Nun schien Albrecht verlegen. »Ja, ich weiß. Dein Vater hat sie dir eingerichtet, aber er ist nicht mehr Herr dieser Festung, weißt du, und wenn nun der Pfleger oder ein anderer Obmann die Burg führt, wird er hier einziehen und die Räume des Bischofs übernehmen.«
Elisabeth dämmerte, wovon er sprach. Warum war sie noch nicht selbst darauf gekommen? »Ich muss aus meinen Gemächern, die ich seit meiner Kindheit bewohnt habe, ausziehen?«
Albrecht nickte mit zerknirschter Miene. »Ja, leider ist es so. Und es wäre gut, wenn es bald geschehen würde …«
»Sagt wer?«, gab Elisabeth kriegerisch zurück.
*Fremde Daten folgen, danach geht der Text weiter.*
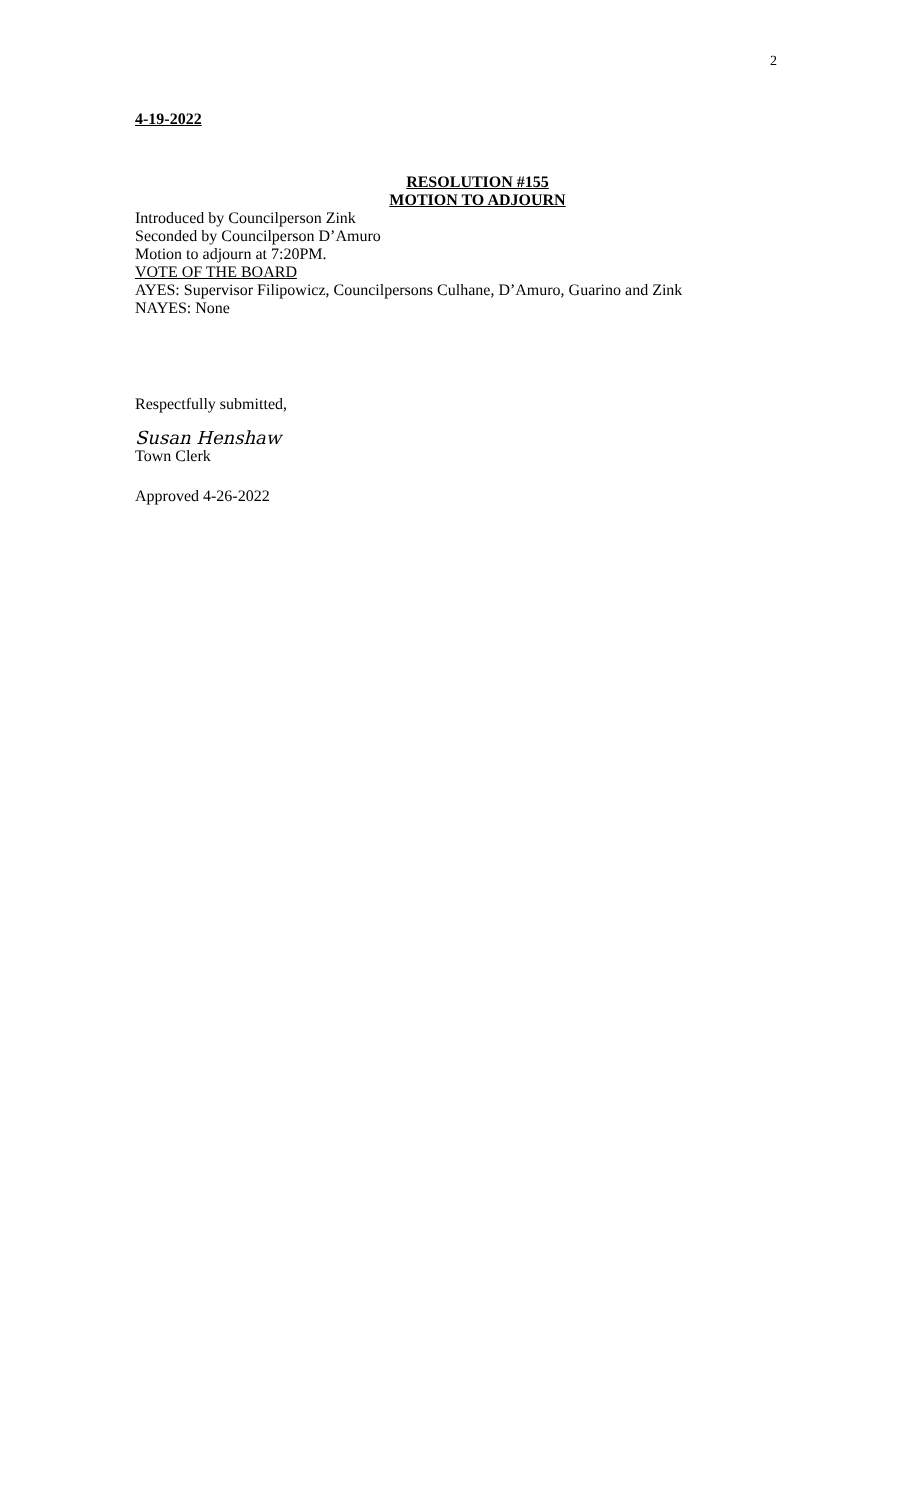2
4-19-2022
RESOLUTION #155
MOTION TO ADJOURN
Introduced by Councilperson Zink
Seconded by Councilperson D’Amuro
Motion to adjourn at 7:20PM.
VOTE OF THE BOARD
AYES: Supervisor Filipowicz, Councilpersons Culhane, D’Amuro, Guarino and Zink
NAYES: None
Respectfully submitted,
Susan Henshaw
Town Clerk
Approved 4-26-2022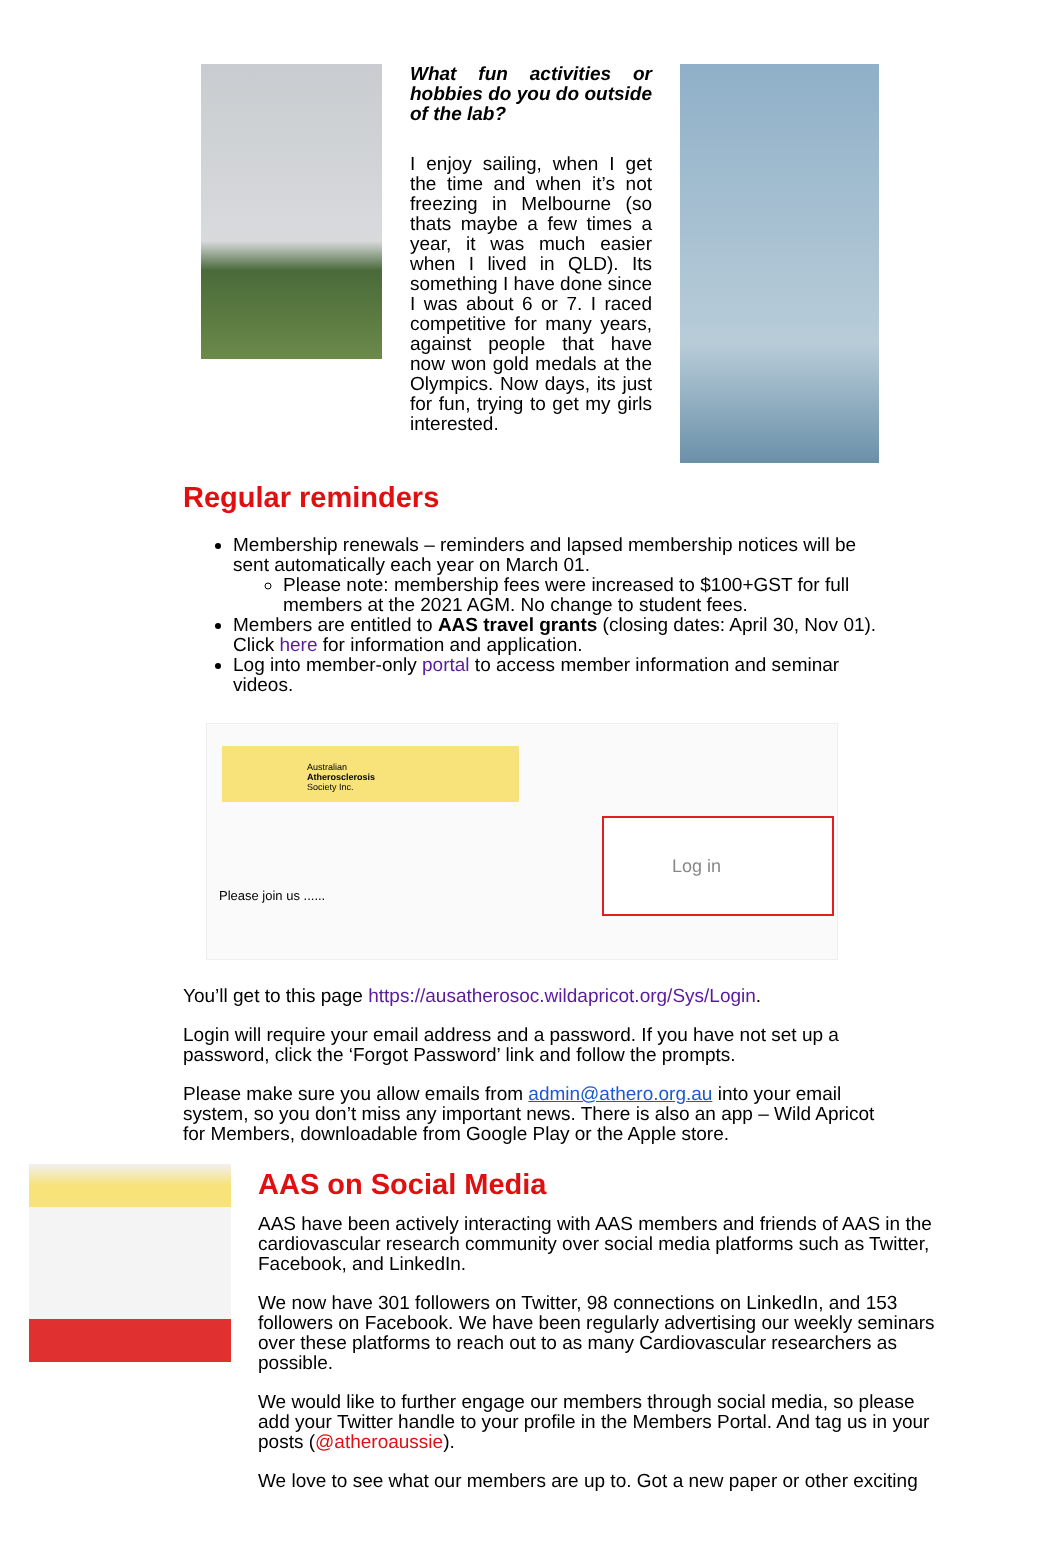What fun activities or hobbies do you do outside of the lab?
I enjoy sailing, when I get the time and when it’s not freezing in Melbourne (so thats maybe a few times a year, it was much easier when I lived in QLD). Its something I have done since I was about 6 or 7. I raced competitive for many years, against people that have now won gold medals at the Olympics. Now days, its just for fun, trying to get my girls interested.
Regular reminders
Membership renewals – reminders and lapsed membership notices will be sent automatically each year on March 01.
Please note: membership fees were increased to $100+GST for full members at the 2021 AGM. No change to student fees.
Members are entitled to AAS travel grants (closing dates: April 30, Nov 01). Click here for information and application.
Log into member-only portal to access member information and seminar videos.
Australian
Atherosclerosis
Society Inc.
Log in
Please join us ......
You’ll get to this page https://ausatherosoc.wildapricot.org/Sys/Login.
Login will require your email address and a password. If you have not set up a password, click the ‘Forgot Password’ link and follow the prompts.
Please make sure you allow emails from admin@athero.org.au into your email system, so you don’t miss any important news. There is also an app – Wild Apricot for Members, downloadable from Google Play or the Apple store.
AAS on Social Media
AAS have been actively interacting with AAS members and friends of AAS in the cardiovascular research community over social media platforms such as Twitter, Facebook, and LinkedIn.
We now have 301 followers on Twitter, 98 connections on LinkedIn, and 153 followers on Facebook. We have been regularly advertising our weekly seminars over these platforms to reach out to as many Cardiovascular researchers as possible.
We would like to further engage our members through social media, so please add your Twitter handle to your profile in the Members Portal. And tag us in your posts (@atheroaussie).
We love to see what our members are up to. Got a new paper or other exciting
Obwohl sie einsah, dass er recht hatte, wollte sie sich nicht so plötzlich ihres Heims verweisen lassen.
»Der Pfleger, dem das Kapitel die Rechte und Pflichten des Bistums und des Landes übertragen hat«, antwortete er ein wenig steif.
»Dein Bruder Johann?«, wiederholte sie ungläubig, obwohl das auch in ihrem Sinne sein musste. Wie konnte sie mit einem Domherrn zusammen im Palas leben? Nein, er war mit seiner Forderung im Recht, und dennoch ärgerte sie die Eile, mit der er ihr ihr Heim zu entziehen suchte. Und dass er mit seinem Bruder darüber gesprochen hatte statt mit ihr selbst. Stand ihr nicht wenigstens das zu? Oder würden stets Männer über ihr Geschick entscheiden?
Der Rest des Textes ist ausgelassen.